With China cooperating, UN Security Council condemns JeM’s Pulwama terrorist attack

The Security Council in a show of unanimity on Thursday condemned in the “strongest terms” suicide bombing in Pulwama that killed 40 Indian security personnel and named the Jaish-e-Mohammad’s (JeM).

China, which has been protecting JeM chief Masood Azhar, joined the other 14 members of the Council in issuing a press statement that called upon all countries to combat terrorism and to cooperate with the Indian government in bringing the terrorists to justice.

The statement called the February 14 attack a “heinous and cowardly suicide bombing” and noted that the JeM claimed responsibility for it.

A press statement is which is short of a resolution and is usually arrived at by consensus.
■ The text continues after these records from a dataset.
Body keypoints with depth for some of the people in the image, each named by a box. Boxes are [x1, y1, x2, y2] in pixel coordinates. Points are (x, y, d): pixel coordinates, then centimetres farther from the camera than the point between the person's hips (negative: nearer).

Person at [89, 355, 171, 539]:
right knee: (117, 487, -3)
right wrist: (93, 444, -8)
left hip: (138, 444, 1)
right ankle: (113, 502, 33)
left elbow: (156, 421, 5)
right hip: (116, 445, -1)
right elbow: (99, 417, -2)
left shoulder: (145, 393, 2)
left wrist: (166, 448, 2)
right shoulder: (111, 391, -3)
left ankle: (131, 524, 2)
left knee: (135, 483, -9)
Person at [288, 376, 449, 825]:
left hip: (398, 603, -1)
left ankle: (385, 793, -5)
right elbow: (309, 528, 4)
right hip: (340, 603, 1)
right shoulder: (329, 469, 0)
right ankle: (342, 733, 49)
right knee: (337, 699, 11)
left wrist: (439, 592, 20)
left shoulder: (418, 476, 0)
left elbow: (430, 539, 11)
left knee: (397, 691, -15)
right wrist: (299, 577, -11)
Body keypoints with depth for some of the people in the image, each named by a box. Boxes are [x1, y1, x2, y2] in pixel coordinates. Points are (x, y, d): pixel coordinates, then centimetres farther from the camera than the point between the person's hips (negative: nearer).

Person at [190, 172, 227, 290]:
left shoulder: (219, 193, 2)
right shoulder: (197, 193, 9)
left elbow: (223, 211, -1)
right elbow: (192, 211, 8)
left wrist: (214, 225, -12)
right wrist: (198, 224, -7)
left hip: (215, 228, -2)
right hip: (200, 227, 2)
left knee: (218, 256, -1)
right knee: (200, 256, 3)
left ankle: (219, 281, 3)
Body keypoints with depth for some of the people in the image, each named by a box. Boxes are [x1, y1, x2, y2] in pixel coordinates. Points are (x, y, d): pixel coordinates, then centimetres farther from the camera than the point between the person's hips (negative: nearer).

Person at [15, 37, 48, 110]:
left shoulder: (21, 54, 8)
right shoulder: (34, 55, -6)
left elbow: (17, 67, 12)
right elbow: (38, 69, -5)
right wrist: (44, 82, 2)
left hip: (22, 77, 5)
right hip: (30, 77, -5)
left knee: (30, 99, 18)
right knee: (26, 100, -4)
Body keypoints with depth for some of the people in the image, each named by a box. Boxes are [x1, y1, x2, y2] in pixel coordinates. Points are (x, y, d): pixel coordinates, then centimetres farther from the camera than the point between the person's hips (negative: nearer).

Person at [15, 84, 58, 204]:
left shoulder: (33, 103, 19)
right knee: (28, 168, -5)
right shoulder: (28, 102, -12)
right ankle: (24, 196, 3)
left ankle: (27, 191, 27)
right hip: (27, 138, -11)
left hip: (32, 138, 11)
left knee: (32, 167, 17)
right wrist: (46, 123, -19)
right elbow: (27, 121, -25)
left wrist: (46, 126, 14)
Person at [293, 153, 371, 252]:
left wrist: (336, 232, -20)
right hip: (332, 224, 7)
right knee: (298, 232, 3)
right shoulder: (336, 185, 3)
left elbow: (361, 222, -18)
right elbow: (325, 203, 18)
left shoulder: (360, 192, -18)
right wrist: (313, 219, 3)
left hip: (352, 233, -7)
Since it is not a formal resolution, it saves Beijing from the dilemma of having to vote for it or veto it as a favour to its ally Pakistan.
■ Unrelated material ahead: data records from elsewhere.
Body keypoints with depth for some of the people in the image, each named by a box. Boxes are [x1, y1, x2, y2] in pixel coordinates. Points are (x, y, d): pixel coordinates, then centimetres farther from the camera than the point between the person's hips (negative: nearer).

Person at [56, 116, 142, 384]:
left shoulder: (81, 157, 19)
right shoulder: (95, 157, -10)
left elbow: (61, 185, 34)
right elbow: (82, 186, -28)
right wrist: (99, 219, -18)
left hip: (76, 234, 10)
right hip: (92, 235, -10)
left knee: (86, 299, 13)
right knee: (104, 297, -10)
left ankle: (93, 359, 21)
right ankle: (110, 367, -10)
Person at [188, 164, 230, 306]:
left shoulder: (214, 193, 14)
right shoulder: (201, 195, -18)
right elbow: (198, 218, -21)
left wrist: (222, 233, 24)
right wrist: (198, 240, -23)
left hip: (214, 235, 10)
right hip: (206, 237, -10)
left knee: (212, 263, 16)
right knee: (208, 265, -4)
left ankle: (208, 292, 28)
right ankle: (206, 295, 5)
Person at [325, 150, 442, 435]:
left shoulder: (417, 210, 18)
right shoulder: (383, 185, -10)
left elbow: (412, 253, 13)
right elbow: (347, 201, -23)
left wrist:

China has consistently vetoed attempts at the Council to add Azhar to the list of international terrorists facing UN sanctions.

The statement “underlined the need to hold perpetrators, organisers, financiers and sponsors of these reprehensible acts of terrorism accountable and bring them to justice”.

The Council also “reaffirmed the need for all States to combat by all means, in accordance with the Charter of the UN and other obligations under international law, including international human rights law, international refugee law and international humanitarian law, threats to international peace and security caused by terrorist acts”, it added.

Taking a hardline on terrorism, it said, “The members of the Security Council reiterated that any acts of terrorism are criminal and unjustifiable, regardless of their motivation, wherever, whenever and by whomsoever committed”.

The tough and unequivocal statement comes despite intense lobbying by Pakistan’s Permanent Representative Maleeha Lodhi to blunt diplomatic reprisals.

On Tuesday, she met with Council President Anatolio Ndong Mba of Equatorial Guinea to appraise them of the “dangerous situation”, as well as with other diplomats.

Secretary-General Antonio Guterres and UN Human Rights High Commissioner Michelle Bachelet have called for prosecution of those responsible for the attack.

The Council statement said that it “reaffirmed that terrorism in all its forms and manifestations constitutes one of the most serious threats to international peace and security”.

A key phrase in the statement reaffirming “the need for states to combat by all means” terrorism would be a matter of legal interpretation on how far India can go in retaliation, although it would have to be taken “in accordance with the Charter of the UN and other obligations under international law”.